To return to the issue flagged in the headline, of what may be either artful propagandists or less than careful editors then feeding less than careful readers to think even worse of US official enemies than they already do, consider the Wall Street Journal headline on the same Treasury effort to muscle Turkiye over not cracking down on Hamas money channels and being too cozy with Russia: U.S. Leans on Turkey to Stop Supporting Hamas and Russia. I have already had two reader attempt to depict that article as proving that Russia provides financial support to Hamas, when it says no such thing. On top of that, Putin personally has been a long-standing supporter of Israel.
Now there may well be Muslims in Russia who are sending money to Palestinians, but neither article makes any such allegation. It’s the mere guilt by association trick: that putting Hamas and Russia in the headline has led lazy or Russia-hostile readers to use the headline to make an unsupported accusation.
To its credit, the Journal does describe how Turkiye objects to Treasury’s charges regarding Hamas:
The Erdogan government doesn’t recognize Hamas as a terrorist organization, as the U.S. does. It draws a distinction between the group’s military and political wings and has questioned whether the flow of funds from the businesses directly finances arms…
“Hamas is not a terrorist organization, it is a liberation and mujahedeen group, trying to protect its land.” Erdogan said in a speech to members of his ruling party last month, using an Arabic word for those who fight in the name of religion.
The US is also threatening to sanction Turkiye companies and individuals that it sees as involved in providing goods Russia might be using in its war. The article also mentions:
U.S. officials met this week with Turkish bank executives in closed-door briefings.
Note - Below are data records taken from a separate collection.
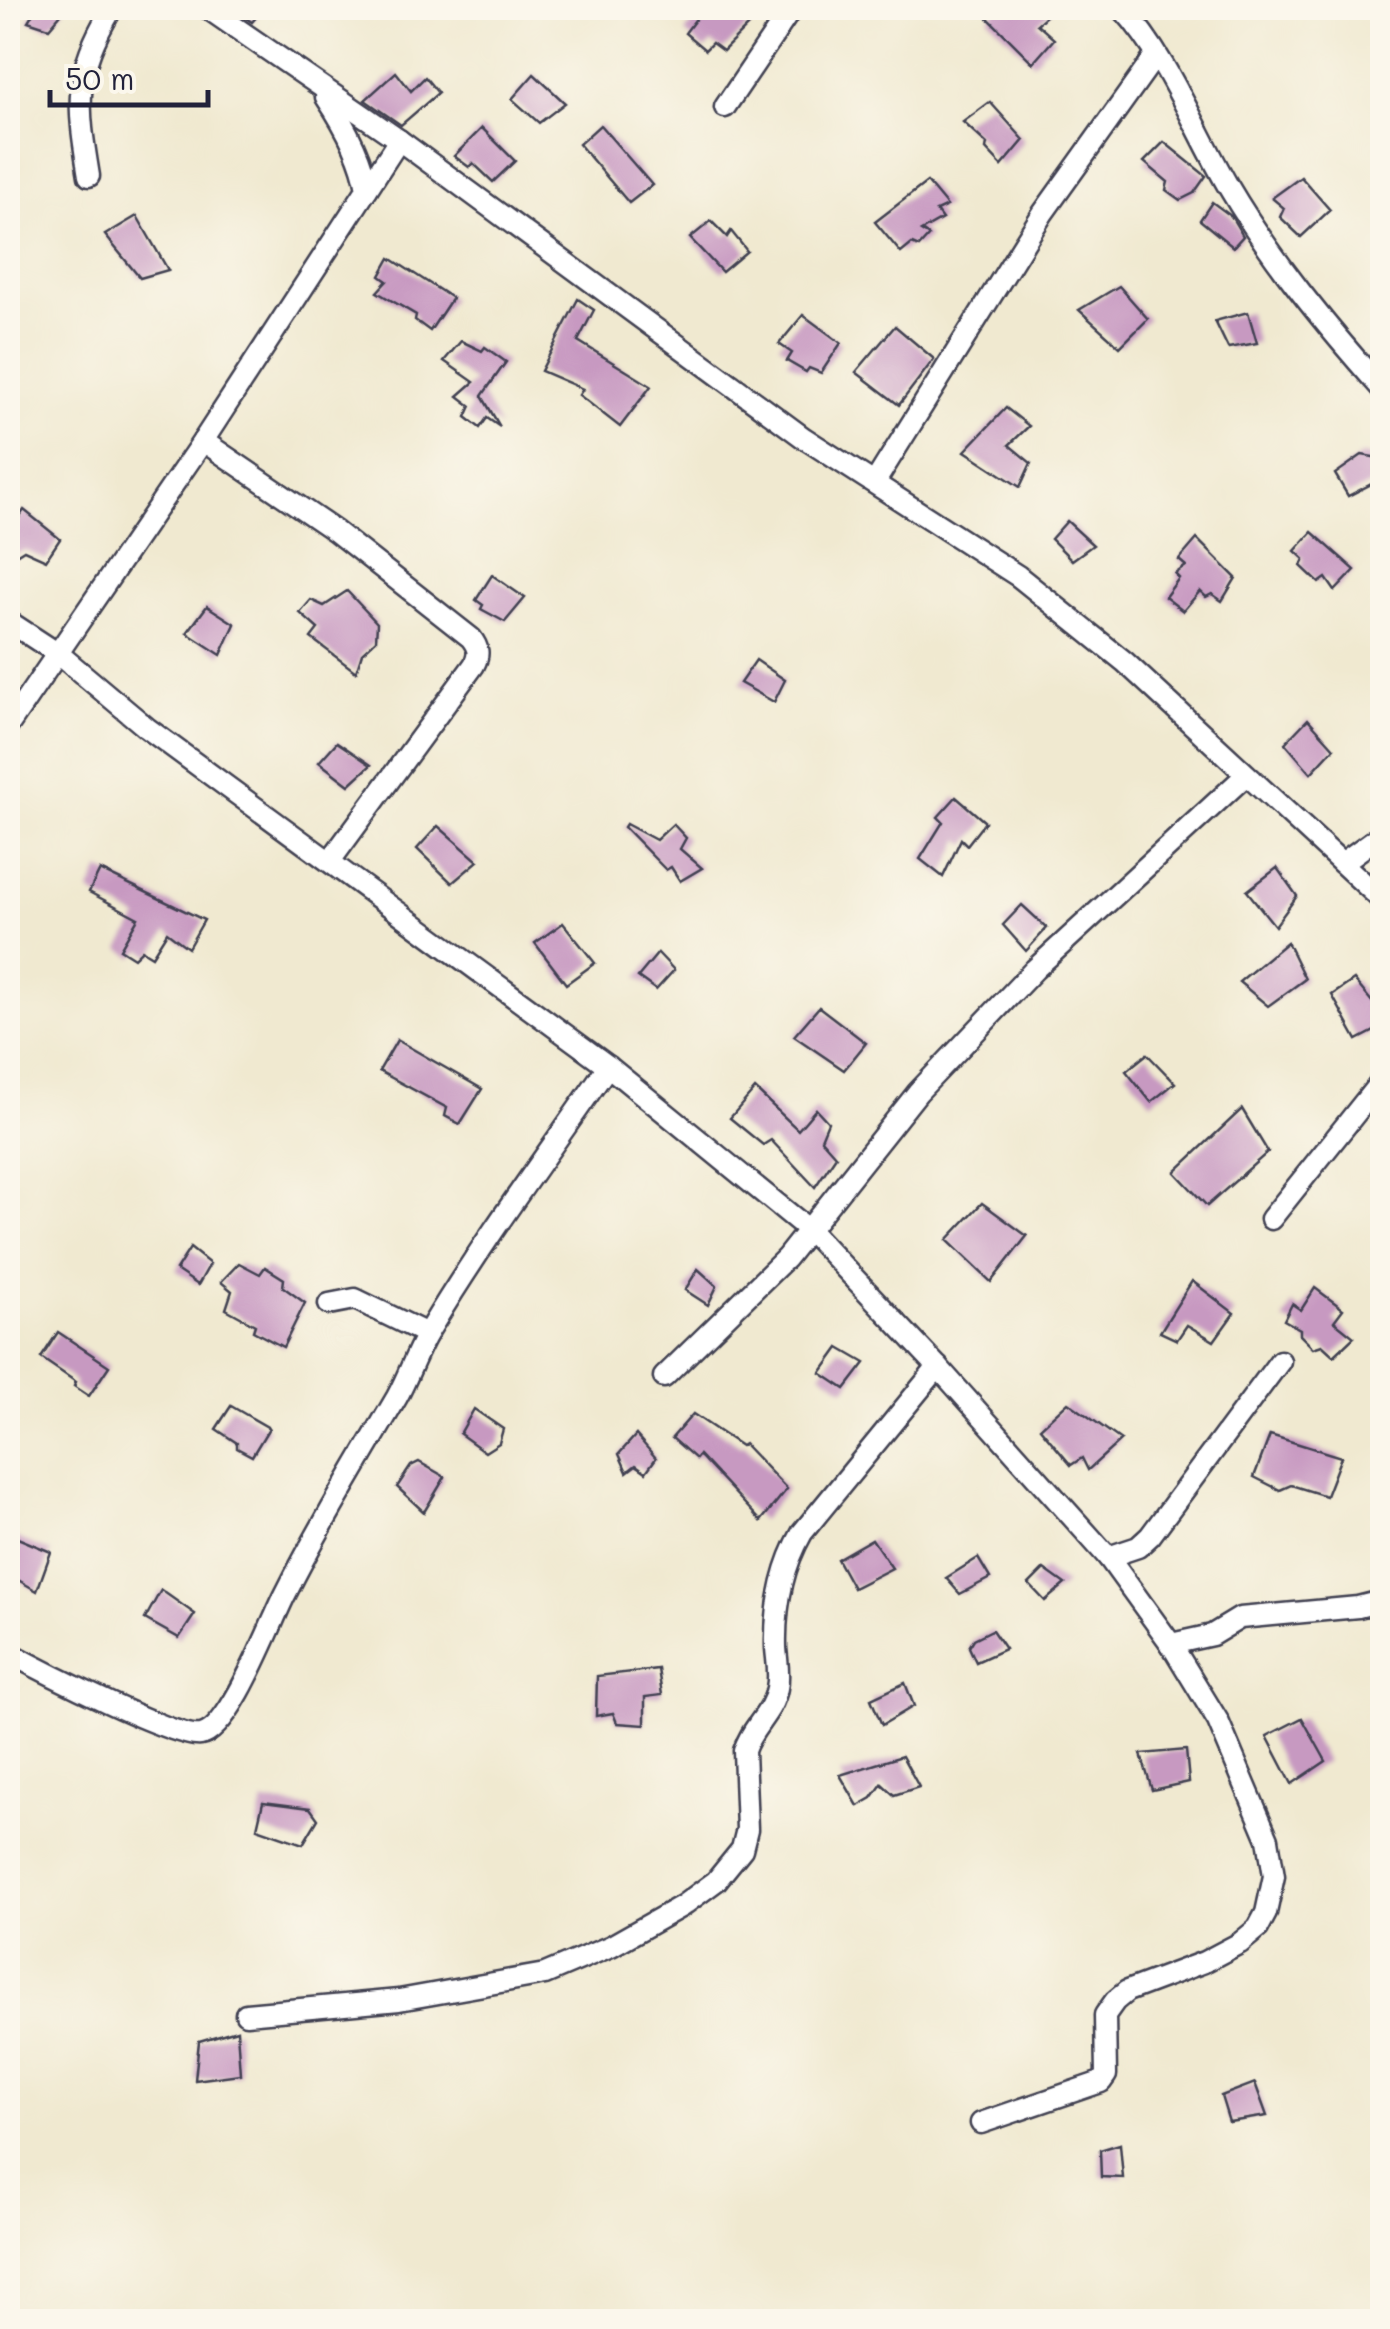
<svg xmlns="http://www.w3.org/2000/svg" width="1390" height="2329" viewBox="0 0 1390 2329" font-family="Mali,sans-serif">
<style>
.building{fill:#c799c1}
.lines{fill:none;stroke-linecap:round;stroke-linejoin:round}
.minor-casing{stroke:#414051;stroke-width:25}
.minor{stroke:#fff;stroke-width:20}
</style>
<rect width="100%" height="100%" fill="#fbf7ec"/>
<filter id="ink" filterUnits="userSpaceOnUse"><feTurbulence type="fractalNoise" baseFrequency=".01" numOctaves="2"/><feDisplacementMap in="SourceGraphic" scale="20" xChannelSelector="R" yChannelSelector="G"/><feConvolveMatrix kernelMatrix="1 2 1 2 8 2 1 2 1" color-interpolation-filters="sRGB"/></filter>
<filter id="wash" filterUnits="userSpaceOnUse"><feTurbulence type="fractalNoise" baseFrequency=".0048" numOctaves="4" result="noise"/><feDisplacementMap in="SourceGraphic" scale="40" xChannelSelector="R" yChannelSelector="G"/><feGaussianBlur stdDeviation="2.25" result="paint"/><feColorMatrix in="noise" values="0 0 0 0 0 0 0 0 0 0 0 0 0 0 0 0 0 1.4 0 .05"/><feComposite in="paint" operator="in"/></filter>
<g filter="url(#wash)">
<rect width="100%" height="100%" fill="#f0e9d0"/>
<g id="blocks">
<g class="building">
<polygon points="36,8 66,8 49,28 28,21"/>
<polygon points="231,8 264,8 252,22"/>
<polygon points="704,8 746,8 757,17 723,51 712,43 705,50 685,33"/>
<polygon points="998,8 1055,8 1037,24 1054,39 1033,63 988,18"/>
<polygon points="396,72 411,91 425,77 438,93 401,125 365,100"/>
<polygon points="534,74 565,103 539,123 512,99"/>
<polygon points="990,102 1024,140 1002,166 986,149 987,144 963,122"/>
<polygon points="600,125 652,185 629,203 579,144"/>
<polygon points="482,128 515,161 493,182 473,163 469,167 454,156"/>
<polygon points="1164,142 1206,176 1194,193 1180,200 1166,190 1168,182 1144,162"/>
<polygon points="1301,177 1330,210 1301,237 1280,217 1284,208 1272,198"/>
<polygon points="927,182 947,206 936,211 942,219 921,231 929,236 919,247 912,244 901,253 875,222"/>
<polygon points="1212,202 1231,216 1243,236 1233,247 1200,220"/>
<polygon points="137,216 168,270 140,278 105,235"/>
<polygon points="711,221 727,237 731,231 747,251 722,272 690,238"/>
<polygon points="390,258 452,298 430,331 415,320 416,315 377,292 387,281 380,276"/>
<polygon points="1119,286 1148,319 1120,347 1079,310"/>
<polygon points="578,299 594,310 578,341 651,386 620,427 579,395 583,389 541,371"/>
<polygon points="1248,312 1257,343 1228,348 1215,321"/>
<polygon points="803,315 841,343 821,373 809,368 806,372 787,361 792,353 779,344"/>
<polygon points="895,326 934,359 899,405 856,372"/>
<polygon points="461,341 482,351 485,347 506,362 482,396 500,427 487,418 480,428 466,417 471,406 458,396 474,382 444,361"/>
<polygon points="1006,408 1029,426 1009,445 1031,463 1020,487 965,451"/>
<polygon points="1362,455 1379,458 1381,479 1348,496 1335,474"/>
<polygon points="24,510 60,539 46,560 24,550 8,560 8,534"/>
<polygon points="1067,521 1093,545 1072,560 1051,539"/>
<polygon points="1312,532 1355,570 1335,591 1326,578 1319,583 1301,566 1304,559 1295,551"/>
<polygon points="1197,539 1236,578 1222,601 1212,594 1206,597 1200,591 1183,611 1165,597 1179,578 1175,574 1186,566 1179,560"/>
<polygon points="492,575 525,598 505,622 481,609 483,605 476,600"/>
<polygon points="347,591 377,623 376,640 362,653 356,672 311,638 318,629 300,613 311,600 324,606"/>
<polygon points="207,606 235,624 221,655 187,633"/>
<polygon points="756,660 785,680 774,702 740,683"/>
<polygon points="1308,719 1334,748 1311,773 1285,743"/>
<polygon points="337,742 371,765 349,785 319,762"/>
<polygon points="956,797 985,822 967,845 961,839 943,877 920,859 943,822 938,817"/>
<polygon points="626,824 656,840 673,824 686,838 680,849 702,868 680,881 671,867 666,870 624,827"/>
<polygon points="438,826 478,861 452,883 417,849"/>
<polygon points="1277,868 1297,896 1275,926 1247,891"/>
<polygon points="100,870 204,920 188,948 167,932 152,956 142,950 134,958 120,949 138,918 89,892"/>
<polygon points="1022,905 1047,928 1026,951 1003,925"/>
<polygon points="563,923 595,963 566,984 535,943"/>
<polygon points="1287,942 1305,979 1268,1006 1239,982"/>
<polygon points="658,953 674,970 656,990 638,977"/>
<polygon points="1354,980 1382,1014 1382,1027 1357,1040 1332,995"/>
<polygon points="819,1007 866,1043 844,1070 794,1036"/>
<polygon points="397,1040 482,1089 460,1124 445,1116 447,1108 379,1071"/>
<polygon points="1147,1054 1175,1083 1151,1102 1126,1071"/>
<polygon points="755,1089 798,1130 816,1109 828,1122 821,1139 836,1156 815,1187 771,1140 763,1145 730,1118"/>
<polygon points="1242,1109 1268,1152 1207,1206 1175,1172"/>
<polygon points="982,1203 1027,1236 991,1282 947,1240"/>
<polygon points="190,1248 210,1264 198,1285 176,1270"/>
<polygon points="239,1263 260,1274 265,1267 284,1279 283,1287 305,1303 283,1347 253,1331 255,1325 226,1309 232,1291 221,1282"/>
<polygon points="698,1269 717,1286 708,1305 685,1290"/>
<polygon points="1192,1281 1234,1313 1214,1341 1187,1325 1177,1340 1160,1332"/>
<polygon points="1315,1288 1343,1309 1334,1321 1354,1337 1334,1356 1322,1345 1313,1348 1300,1335 1300,1329 1284,1320 1292,1304 1301,1310"/>
<polygon points="58,1332 109,1366 89,1396 74,1386 76,1382 41,1358"/>
<polygon points="839,1348 865,1363 845,1389 821,1373"/>
<polygon points="1068,1402 1121,1440 1088,1470 1082,1458 1071,1465 1040,1428"/>
<polygon points="231,1406 269,1428 252,1456 237,1448 237,1443 216,1429"/>
<polygon points="474,1409 503,1429 499,1443 485,1452 460,1434"/>
<polygon points="693,1414 741,1446 744,1444 787,1489 761,1521 699,1455 696,1459 672,1438"/>
<polygon points="636,1435 656,1458 646,1472 636,1465 627,1472 619,1454"/>
<polygon points="1270,1435 1341,1457 1326,1496 1291,1485 1280,1490 1254,1477"/>
<polygon points="419,1462 445,1477 424,1512 397,1487 411,1466"/>
<polygon points="8,1534 51,1552 37,1591 8,1574"/>
<polygon points="872,1539 892,1568 853,1588 837,1559"/>
<polygon points="978,1558 990,1578 960,1594 946,1578"/>
<polygon points="1044,1569 1065,1584 1045,1601 1029,1584"/>
<polygon points="161,1590 195,1614 179,1638 145,1619"/>
<polygon points="992,1630 1005,1649 976,1662 969,1647 974,1639"/>
<polygon points="658,1669 662,1695 645,1697 645,1725 617,1723 613,1713 596,1716 597,1676"/>
<polygon points="905,1683 914,1706 882,1725 871,1699"/>
<polygon points="1302,1718 1326,1761 1292,1784 1267,1736"/>
<polygon points="1186,1750 1189,1782 1152,1790 1141,1754"/>
<polygon points="902,1756 919,1787 894,1795 882,1784 872,1798 858,1806 840,1775"/>
<polygon points="263,1802 310,1808 318,1819 303,1844 257,1828"/>
<polygon points="237,2030 240,2074 195,2080 199,2041"/>
<polygon points="1255,2083 1267,2116 1229,2122 1221,2096"/>
<polygon points="1120,2144 1123,2178 1101,2177 1100,2150"/>
</g>
</g>
</g>
<g filter="url(#ink)">
<use href="#blocks" fill-opacity="0" stroke="#414051" stroke-width="2.5"/>
<g class="lines">
<defs>
<g id="minor">
<polyline points="207,8 399,140 804,438 1018,576 1125,662 1382,900"/>
<path d="M1122,8C1169,60 1193,126 1228,186C1271,259 1326,326 1382,389"/>
<path d="M326,97C344,124 362,156 367,189"/>
<polyline points="725,107 792,8"/>
<path d="M89,176C77,103 73,74 112,8"/>
<path d="M203,441L335,531L471,638C478,647 480,654 474,665L330,861"/>
<polyline points="875,482 1043,213 1156,55"/>
<polyline points="8,621 60,655 147,728 608,1066 809,1230 938,1367 1108,1557 1171,1644 1218,1721 1268,1839 1274,1876 1266,1913 1258,1928 1240,1943 1204,1962 1127,1991 1115,2001 1105,2015 1106,2075 1101,2082 981,2123"/>
<polyline points="8,726 203,441 399,140"/>
<polyline points="1342,863 1382,834"/>
<polyline points="1271,1219 1382,1080"/>
<polyline points="329,1304 355,1299 427,1334"/>
<polyline points="664,1377 786,1258 918,1092 1035,969 1245,776"/>
<polyline points="1108,1557 1138,1547 1150,1536 1280,1361"/>
<polyline points="1171,1644 1212,1635 1240,1618 1358,1607 1382,1601"/>
<path d="M8,1652C37,1668 176,1740 201,1735C231,1730 271,1622 285,1595C319,1527 359,1462 397,1397C409,1375 417,1350 430,1329C485,1238 548,1153 608,1066"/>
<path d="M246,2014L399,2000L545,1974L611,1946L682,1906L716,1881L742,1849L747,1829L744,1751C751,1727 773,1713 777,1688C780,1675 777,1662 776,1648C775,1608 782,1568 802,1533L938,1367"/>
</g>
</defs>
<use href="#minor" class="minor-casing"/>
<use href="#minor" class="minor"/>
</g>
</g>
<rect width="1390" height="2329" fill="none" stroke="#fbf7ec" stroke-width="40"/>
<path d="M50 90v15h158v-15" fill="none" stroke="#22223b" stroke-width="5"/>
<text x="65" y="90" font-size="30" fill="#22223b" stroke="#fbf7ec" stroke-width="8" paint-order="stroke">50 m</text>
</svg>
Turkish banks are required to stop terrorism financing and suspected money laundering to maintain access to U.S. dollar financial markets.
While anything is possible, it would seem unwise for the US to try to sanction Turkiye banks the way the US did with UK banks that violated US anti-money-laundering rules against Iran, such as threatening Standard Chartered with yanking its US banking license. Turkiye has restricted US access to the critically important Incirlik and could do so again. So I would expect only more whinging and comparatively penny-ante punishments. But his row is yet another proof that US dominance is running on brand fumes.